Mr. Tuma had only completed a year at Colgate when the United States entered World War II. He joined the Navy, attending officers training school at Cornell University, and serving for three and a half years commanding a landing craft in the Mediterranean. He left the Navy in 1946 with the rank of lieutenant and graduated from Colgate the following year.

After college, he worked briefly in New York City for the International Business Machines Corporation. Returning to Montauk and marrying the former Marion Walker, he had a boat built for charter fishing, the Gannet, and before long was busy taking out passengers for a variety of seasonal fish. Mr. Tuma went to work as a salesman for the Montauk Beach Company in 1952. In the mid-1950s, the company was sold, renamed AllState Properties, and Mr. Tuma was appointed to oversee its operations at the Surf Club, the Montauk Manor, the Montauk Yacht Club, and the Montauk Water Company. His father had started Tuma’s Dock on Lake Montauk and a tackle shop on the hamlet’s main road, and after his father’s death, in 1961, he took over the family charter fishing business and dockside bait-and-tackle operation. 

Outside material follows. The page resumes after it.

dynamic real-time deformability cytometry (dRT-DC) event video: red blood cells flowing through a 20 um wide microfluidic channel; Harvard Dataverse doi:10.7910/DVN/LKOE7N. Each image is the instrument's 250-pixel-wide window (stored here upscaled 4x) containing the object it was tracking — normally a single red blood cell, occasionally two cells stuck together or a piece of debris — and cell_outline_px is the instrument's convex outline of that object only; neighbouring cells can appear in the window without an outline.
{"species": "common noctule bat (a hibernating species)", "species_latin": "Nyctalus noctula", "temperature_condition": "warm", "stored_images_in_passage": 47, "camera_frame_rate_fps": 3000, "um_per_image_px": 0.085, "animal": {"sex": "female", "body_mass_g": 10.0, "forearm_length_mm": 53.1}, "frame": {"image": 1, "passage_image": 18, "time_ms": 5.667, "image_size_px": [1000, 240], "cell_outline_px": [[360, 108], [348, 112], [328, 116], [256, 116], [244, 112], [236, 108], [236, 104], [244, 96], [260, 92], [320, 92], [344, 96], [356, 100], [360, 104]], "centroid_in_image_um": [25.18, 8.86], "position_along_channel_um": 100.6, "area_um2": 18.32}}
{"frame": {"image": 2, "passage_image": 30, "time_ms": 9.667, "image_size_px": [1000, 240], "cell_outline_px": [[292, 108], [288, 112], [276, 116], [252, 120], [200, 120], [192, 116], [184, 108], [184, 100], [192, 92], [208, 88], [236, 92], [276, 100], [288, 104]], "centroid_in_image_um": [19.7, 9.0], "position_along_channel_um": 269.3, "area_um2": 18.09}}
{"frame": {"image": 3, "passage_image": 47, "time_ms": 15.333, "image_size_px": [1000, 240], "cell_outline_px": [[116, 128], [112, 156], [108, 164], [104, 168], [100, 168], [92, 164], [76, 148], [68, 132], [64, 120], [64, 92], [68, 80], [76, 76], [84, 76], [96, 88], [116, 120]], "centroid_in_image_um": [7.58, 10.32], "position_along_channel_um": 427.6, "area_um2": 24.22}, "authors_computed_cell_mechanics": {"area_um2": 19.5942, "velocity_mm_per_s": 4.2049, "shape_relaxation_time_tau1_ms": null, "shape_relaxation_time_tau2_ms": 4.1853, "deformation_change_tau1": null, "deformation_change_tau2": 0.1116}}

With AllState, he was involved in deals that included the sale of the Circle in downtown Montauk to Suffolk County and Montauk Downs Golf Course to the State of New York, as well as the sale of the Montauk Airport land and more than 1,000 acres that became Montauk County Park. He sold Tuma’s Dock in the early 1990s, opening the Tuma Real Estate Agency on Montauk Main Street, which his daughter eventually ran. He left the successor firm to AllState in 2001. 

In Montauk, Mr. Tuma was a member of the Lions Club, the chamber of commerce, and the Fire Department and its ambulance company. He was the grand marshal of the Friends of Erin’s St. Patrick’s Day parade in 1987 and was honored in 2017 by the  Friends of Erin and East Hampton Kiwanis Club as “Fishing Legend of the Year.” He had been elected as an East Hampton Town Trustee and Montauk Fire Department commissioner and was a member of the Southampton Golf Club since 1962. 

Mr. Tuma is survived by his children, Frank Tuma of Palm Beach Gardens, Fla., and Lexa Dispirito of Montauk, and by three grandchildren. A sister, Vivian Darenberg, died before him, as did his wife.

A funeral Mass for him was said on Tuesday at St. Therese of Lisieux Catholic Church in Montauk. Memorial donations have been suggested to the Montauk Fire Department, 12 Flamingo Avenue, Montauk 11954, or the Animal Rescue Fund of the Hamptons, P.O. Box 901, Wainscott 11975.